You're a boss. You have a bunch of employees you consider under-motivated, unproductive, and, well, sorta lazy. You wonder: How do I make them talk less? Focus more? Try harder? Think more creatively? Just be better?
You turn to social science and economic research and find that much of the conclusions appear to be divided into two strategic approaches. For lack of more officious-sounding terms, I'm going to call them: the Feel-Good strategies vs. the Feel-Bad strategies.
The Feel-Good boss is drawn to the research that suggests that just about every thing you can think of that makes workers feel good about themselves also makes them better workers. Four-day workweeks mean more meaningful work hours. Shorter work days translate into better focus. More vacation time meansheightened creativity. More short breaks means sharper attention to detail. More "toys" means more creative, playful employees who are necessary for out-of-the-box thinking.
And then the dismal science comes along and finds that, oh, actually, scaring the bejeezus out of workers turns out to be pretty effective too. The Feel-Bad boss is vindicated.
The Great Recession, a Great Motivator
Let's go back to 2008. The economy tanked. Productivity spiked. Why?
There are two basic explanations: the "weakest link" explanation and the "motivation" explanation. When employers have to let people go, they start with the least productive workers -- the weakest links. That makes the remaining team more productive, right? Theoretically. But also, if you think every day is an audition to keep your job, you might be motivated to work harder.
One explanation dramatically overshadows the other when accounting for our productivity boom in the bust, according to economists Edward P. Lazear Kathryn L. Shaw Christopher Stanton, the authors of a new paper "MAKING DO WITH LESS: WORKING HARDER DURING RECESSIONS." Actually, the answer is right there in the headline. Employers made do with less because people worked harder during the recession. Fully 85% of increase in productivity came from workers' "increased effort."
Some pictures to hammer the point home. Here's their look at productivity per worker between December 2007 and July 2009, the official beginning and end of the Great Recession. The recession visibly increased measured effort.
In particular, workers in states with high unemployment changes (BLUE LINE in the graph below) become more productive than workers in states with low unemployment changes (RED DASH line) -- a reversal of what you'd observe in 2006 during better times.
In econo-speak: "an increase in the unemployment rate makes finding an alternative job more difficult, which reduces the relative cost of effort." In human: People worked harder in states where finding a job was harder, since they were totally freaked out about being unemployed. Fascinatingly, the economists found that the least productive workers had the highest gains in measured effort -- possibly because they felt the most scrutinized in areas with high unemployment.
Big Brother, Inc.
Scrutiny works in mysterious ways. The knowledge that your industry (or state, or macroeconomy) is under siege makes workers feel watched. But what about workers who are, quite literally, being watched?
That was the subject of another recent paper on software that watches workers to make sure they don't steal stuff: Cleaning House: The Impact of Information Technology Monitoring on Employee Theft and Productivity. The New York Times unpacks:
The researchers measured the impact of software that monitors employee-level theft and sales transactions, before and after the technology was installed, at 392 restaurants in 39 states ... The savings from the theft alerts themselves were modest, $108 a week per restaurant. However, after installing the monitoring software, the revenue per restaurant increased by an average of $2,982 a week, or about 7 percent.

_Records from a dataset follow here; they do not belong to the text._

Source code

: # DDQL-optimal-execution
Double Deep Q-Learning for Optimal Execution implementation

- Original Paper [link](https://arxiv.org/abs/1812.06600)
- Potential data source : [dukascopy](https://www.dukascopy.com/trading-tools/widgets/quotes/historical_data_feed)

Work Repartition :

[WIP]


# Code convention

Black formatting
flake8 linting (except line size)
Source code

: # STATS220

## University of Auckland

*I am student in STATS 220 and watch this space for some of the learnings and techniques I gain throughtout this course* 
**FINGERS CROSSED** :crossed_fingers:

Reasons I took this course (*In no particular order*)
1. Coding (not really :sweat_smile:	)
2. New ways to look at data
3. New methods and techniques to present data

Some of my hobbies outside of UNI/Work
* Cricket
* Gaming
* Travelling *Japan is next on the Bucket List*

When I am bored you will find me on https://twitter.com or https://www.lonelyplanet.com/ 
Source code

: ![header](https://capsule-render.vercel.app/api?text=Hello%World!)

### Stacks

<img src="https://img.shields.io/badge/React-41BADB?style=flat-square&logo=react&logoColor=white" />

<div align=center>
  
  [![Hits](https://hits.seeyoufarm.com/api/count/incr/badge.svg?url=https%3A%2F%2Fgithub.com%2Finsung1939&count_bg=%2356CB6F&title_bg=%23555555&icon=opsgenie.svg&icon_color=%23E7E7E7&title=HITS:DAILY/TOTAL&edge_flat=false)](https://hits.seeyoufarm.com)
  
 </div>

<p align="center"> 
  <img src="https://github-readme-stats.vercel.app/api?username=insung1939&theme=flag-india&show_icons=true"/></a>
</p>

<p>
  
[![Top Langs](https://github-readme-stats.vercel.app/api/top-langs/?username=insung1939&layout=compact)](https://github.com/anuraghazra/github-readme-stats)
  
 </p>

What happened here? Yes, theft declined. That's to be expected. But also, revenue spiked. Productivity increased. Turning casual-dining restaurants into casual-dining panopticons made everybody work harder, perhaps by cutting down on procrastination or encouraging waiters to sell more drinks and appetizers to customers.
Productivity research remains something of a spray-and-pray field. There is research suggesting that practically everything that workers enjoy, from cat pictures to naps, amazingly makes them better at their jobs, while there's also research that the *worst things ever* like Great Recessions and employer-monitoring make us more diligent. Perhaps some of these conclusions can live together: Being well-rested at work gives you the mental space to be creative, but the threat of consequences also makes you more arduous on a minute-to-minute basis. There are no absolutes here yet, except, I suppose for one. If you're looking for a job, any job, try North Dakota.